In the fast-growing state — the only one in the country to enact the holiday by popular vote — many likely are unfamiliar with the history.
“It took collective energy to make this happen,” said Blue, who has chaired or co-chaired the Dr. Martin Luther King Jr. Celebration Committee for the past 37 years. Blue, 83, organized many of the marches that became an important part of the effort to create the holiday. “We need to continue to educate about what we went through as a people, peacefully, to obtain this holiday.”
Monday’s holiday marks three decades since Arizona celebrated its first MLK Day. This year also marks 30 years since Arizona missed out on its first Super Bowl, which the NFL moved to Pasadena after voters rejected the holiday. The pullout caused an estimated $200 million to $500 million in economic loss.

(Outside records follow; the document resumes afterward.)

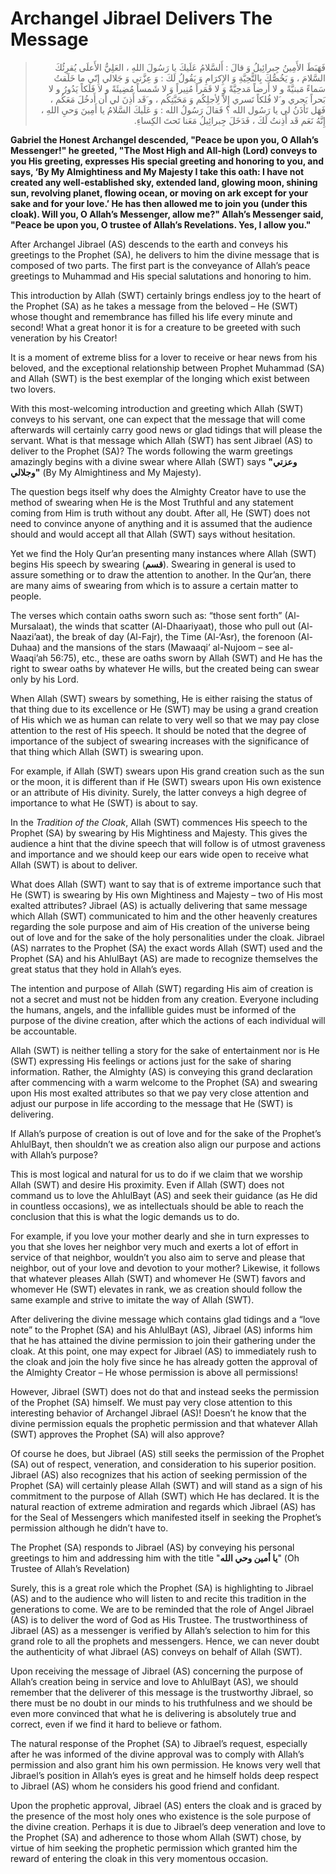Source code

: Archangel Jibrael Delivers The Message
======================================

<blockquote dir="rtl">
  <p>
فَهَبَطَ الأَمِينُ جِبرائِيلُ وَ قالَ : أَلسَّلامُ عَلَيكَ يا رَسُولَ
اللهِ ، العَلِيُّ الأَعلَى يُقرِئُكَ السَّلامَ ، وَ يَخُصُّكَ
بِالتًّحِيَّةِ وَ الإِكرَامِ وَ يَقُولُ لَكَ : وَ عِزَّتي وَ جَلالي
إِنّي ما خَلَقتُ سَماءً مَبنيَّةً و لا أَرضاً مَدحِيَّةً وَ لا قَمَراً
مُنِيراً وَ لا شَمساً مُضِيئَةً و لا فَلَكاً يَدُورُ و لا بَحراً يَجري
و َلا فُلكاً تَسري إِلاّ لِأجلِكُم وَ مَحَبَّتِكُم ، و َقَد أَذِنَ لي
أَن أَدخُلَ مَعَكُم ، فَهَل تَأذَنُ لي يا رَسُول الله ؟ فَقالَ رَسُولُ
الله : وَ عَلَيكَ السَّلامُ يا أَمِينَ وَحيِ اللهِ ، إِنَّهُ نَعَم قَد
أَذِنتُ لَكَ ، فَدَخَلَ جِبرائِيلُ مَعَنا تَحتَ الكِساءِ.
  </p>
</blockquote>

**Gabriel the Honest Archangel descended, "Peace be upon you, O Allah’s
Messenger!" he greeted, "The Most High and All-high (Lord) conveys to
you His greeting, expresses His special greeting and honoring to you,
and says, ‘By My Almightiness and My Majesty I take this oath: I have
not created any well-established sky, extended land, glowing moon,
shining sun, revolving planet, flowing ocean, or moving on ark except
for your sake and for your love.’ He has then allowed me to join you
(under this cloak). Will you, O Allah’s Messenger, allow me?" Allah’s
Messenger said, "Peace be upon you, O trustee of Allah’s Revelations.
Yes, I allow you."**

After Archangel Jibrael (AS) descends to the earth and conveys his
greetings to the Prophet (SA), he delivers to him the divine message
that is composed of two parts. The first part is the conveyance of
Allah’s peace greetings to Muhammad and His special salutations and
honoring to him.

This introduction by Allah (SWT) certainly brings endless joy to the
heart of the Prophet (SA) as he takes a message from the beloved – He
(SWT) whose thought and remembrance has filled his life every minute and
second! What a great honor it is for a creature to be greeted with such
veneration by his Creator!

It is a moment of extreme bliss for a lover to receive or hear news from
his beloved, and the exceptional relationship between Prophet Muhammad
(SA) and Allah (SWT) is the best exemplar of the longing which exist
between two lovers.

With this most-welcoming introduction and greeting which Allah (SWT)
conveys to his servant, one can expect that the message that will come
afterwards will certainly carry good news or glad tidings that will
please the servant. What is that message which Allah (SWT) has sent
Jibrael (AS) to deliver to the Prophet (SA)? The words following the
warm greetings amazingly begins with a divine swear where Allah (SWT)
says **"وعزتي وجلالي"** (By My Almightiness and My Majesty).

The question begs itself why does the Almighty Creator have to use the
method of swearing when He is the Most Truthful and any statement coming
from Him is truth without any doubt. After all, He (SWT) does not need
to convince anyone of anything and it is assumed that the audience
should and would accept all that Allah (SWT) says without hesitation.

Yet we find the Holy Qur’an presenting many instances where Allah (SWT)
begins His speech by swearing (**قسم**). Swearing in general is used to
assure something or to draw the attention to another. In the Qur’an,
there are many aims of swearing from which is to assure a certain matter
to people.

The verses which contain oaths sworn such as: “those sent forth”
(Al-Mursalaat), the winds that scatter (Al-Dhaariyaat), those who pull
out (Al-Naazi’aat), the break of day (Al-Fajr), the Time (Al-‘Asr), the
forenoon (Al-Duhaa) and the mansions of the stars (Mawaaqi’ al-Nujoom –
see al-Waaqi’ah 56:75), etc., these are oaths sworn by Allah (SWT) and
He has the right to swear oaths by whatever He wills, but the created
being can swear only by his Lord.

When Allah (SWT) swears by something, He is either raising the status of
that thing due to its excellence or He (SWT) may be using a grand
creation of His which we as human can relate to very well so that we may
pay close attention to the rest of His speech. It should be noted that
the degree of importance of the subject of swearing increases with the
significance of that thing which Allah (SWT) is swearing upon.

For example, if Allah (SWT) swears upon His grand creation such as the
sun or the moon, it is different than if He (SWT) swears upon His own
existence or an attribute of His divinity. Surely, the latter conveys a
high degree of importance to what He (SWT) is about to say.

In the *Tradition of the Cloak*, Allah (SWT) commences His speech to the
Prophet (SA) by swearing by His Mightiness and Majesty. This gives the
audience a hint that the divine speech that will follow is of utmost
graveness and importance and we should keep our ears wide open to
receive what Allah (SWT) is about to deliver.

What does Allah (SWT) want to say that is of extreme importance such
that He (SWT) is swearing by His own Mightiness and Majesty – two of His
most exalted attributes? Jibrael (AS) is actually delivering that same
message which Allah (SWT) communicated to him and the other heavenly
creatures regarding the sole purpose and aim of His creation of the
universe being out of love and for the sake of the holy personalities
under the cloak. Jibrael (AS) narrates to the Prophet (SA) the exact
words Allah (SWT) used and the Prophet (SA) and his AhlulBayt (AS) are
made to recognize themselves the great status that they hold in Allah’s
eyes.

The intention and purpose of Allah (SWT) regarding His aim of creation
is not a secret and must not be hidden from any creation. Everyone
including the humans, angels, and the infallible guides must be informed
of the purpose of the divine creation, after which the actions of each
individual will be accountable.

Allah (SWT) is neither telling a story for the sake of entertainment nor
is He (SWT) expressing His feelings or actions just for the sake of
sharing information. Rather, the Almighty (AS) is conveying this grand
declaration after commencing with a warm welcome to the Prophet (SA) and
swearing upon His most exalted attributes so that we pay very close
attention and adjust our purpose in life according to the message that
He (SWT) is delivering.

If Allah’s purpose of creation is out of love and for the sake of the
Prophet’s AhlulBayt, then shouldn’t we as creation also align our
purpose and actions with Allah’s purpose?

This is most logical and natural for us to do if we claim that we
worship Allah (SWT) and desire His proximity. Even if Allah (SWT) does
not command us to love the AhlulBayt (AS) and seek their guidance (as He
did in countless occasions), we as intellectuals should be able to reach
the conclusion that this is what the logic demands us to do.

For example, if you love your mother dearly and she in turn expresses to
you that she loves her neighbor very much and exerts a lot of effort in
service of that neighbor, wouldn’t you also aim to serve and please that
neighbor, out of your love and devotion to your mother? Likewise, it
follows that whatever pleases Allah (SWT) and whomever He (SWT) favors
and whomever He (SWT) elevates in rank, we as creation should follow the
same example and strive to imitate the way of Allah (SWT).

After delivering the divine message which contains glad tidings and a
“love note” to the Prophet (SA) and his AhlulBayt (AS), Jibrael (AS)
informs him that he has attained the divine permission to join their
gathering under the cloak. At this point, one may expect for Jibrael
(AS) to immediately rush to the cloak and join the holy five since he
has already gotten the approval of the Almighty Creator – He whose
permission is above all permissions!

However, Jibrael (SWT) does not do that and instead seeks the permission
of the Prophet (SA) himself. We must pay very close attention to this
interesting behavior of Archangel Jibrael (AS)! Doesn’t he know that the
divine permission equals the prophetic permission and that whatever
Allah (SWT) approves the Prophet (SA) will also approve?

Of course he does, but Jibrael (AS) still seeks the permission of the
Prophet (SA) out of respect, veneration, and consideration to his
superior position. Jibrael (AS) also recognizes that his action of
seeking permission of the Prophet (SA) will certainly please Allah (SWT)
and will stand as a sign of his commitment to the purpose of Allah (SWT)
which He has declared. It is the natural reaction of extreme admiration
and regards which Jibrael (AS) has for the Seal of Messengers which
manifested itself in seeking the Prophet’s permission although he didn’t
have to.

The Prophet (SA) responds to Jibrael (AS) by conveying his personal
greetings to him and addressing him with the title "**يا أمين وحي
الله**" (Oh Trustee of Allah’s Revelation)

Surely, this is a great role which the Prophet (SA) is highlighting to
Jibrael (AS) and to the audience who will listen to and recite this
tradition in the generations to come. We are to be reminded that the
role of Angel Jibrael (AS) is to deliver the word of God as His Trustee.
The trustworthiness of Jibrael (AS) as a messenger is verified by
Allah’s selection to him for this grand role to all the prophets and
messengers. Hence, we can never doubt the authenticity of what Jibrael
(AS) conveys on behalf of Allah (SWT).

Upon receiving the message of Jibrael (AS) concerning the purpose of
Allah’s creation being in service and love to AhlulBayt (AS), we should
remember that the deliverer of this message is the trustworthy Jibrael,
so there must be no doubt in our minds to his truthfulness and we should
be even more convinced that what he is delivering is absolutely true and
correct, even if we find it hard to believe or fathom.

The natural response of the Prophet (SA) to Jibrael’s request,
especially after he was informed of the divine approval was to comply
with Allah’s permission and also grant him his own permission. He knows
very well that Jibrael’s position in Allah’s eyes is great and he
himself holds deep respect to Jibrael (AS) whom he considers his good
friend and confidant.

Upon the prophetic approval, Jibrael (AS) enters the cloak and is graced
by the presence of the most holy ones who existence is the sole purpose
of the divine creation. Perhaps it is due to Jibrael’s deep veneration
and love to the Prophet (SA) and adherence to those whom Allah (SWT)
chose, by virtue of him seeking the prophetic permission which granted
him the reward of entering the cloak in this very momentous occasion.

Arizona is preparing to host its fourth Super Bowl on Feb. 12 at State Farm Stadium in Glendale.
Yet as recently as last year, some Black Americans still believed Arizona wasn’t a worthy location for the event.
In January 2022, about 200 pastors from Arizona and around the country sent a letter to the National Football League, asking it to once again deny Arizona the Super Bowl. This time, the letter outlined, the main problem was election bills the state Legislature passed in 2021 that “harmed” minority and low-income voters. The pastors also were angry with Sen. Kyrsten Sinema, I-Ariz., for voting against the “Freedom to Vote: John R. Lewis Act” and a federal minimum wage.
The pastors didn’t continue their collective effort to pressure the NFL, but Black leaders and others who took part in the effort to make MLK Day a reality in Arizona say there is still work to do in the state
MLK Day had foe in former Gov. Mecham
Multiple cities and towns across the U.S. began honoring the birthday of the Rev. Martin Luther King Jr. soon after his assassination in 1968. Former President Ronald Reagan declared a federal holiday for the civil rights leader in 1983; it was enacted in 1986.
State lawmakers in the 1970s, including Cloves Campbell, Arizona’s first Black senator, Sen. Manuel “Lito” Peña and House Minority Leader Art Hamilton, took up the fight early introducing bills for a holiday that found no traction among the mostly white, male Legislature.
Arizona was not the last state to create an official, paid MLK holiday, but was perhaps the most well-known of the holdouts because of the resistance of former Gov. Evan Mecham.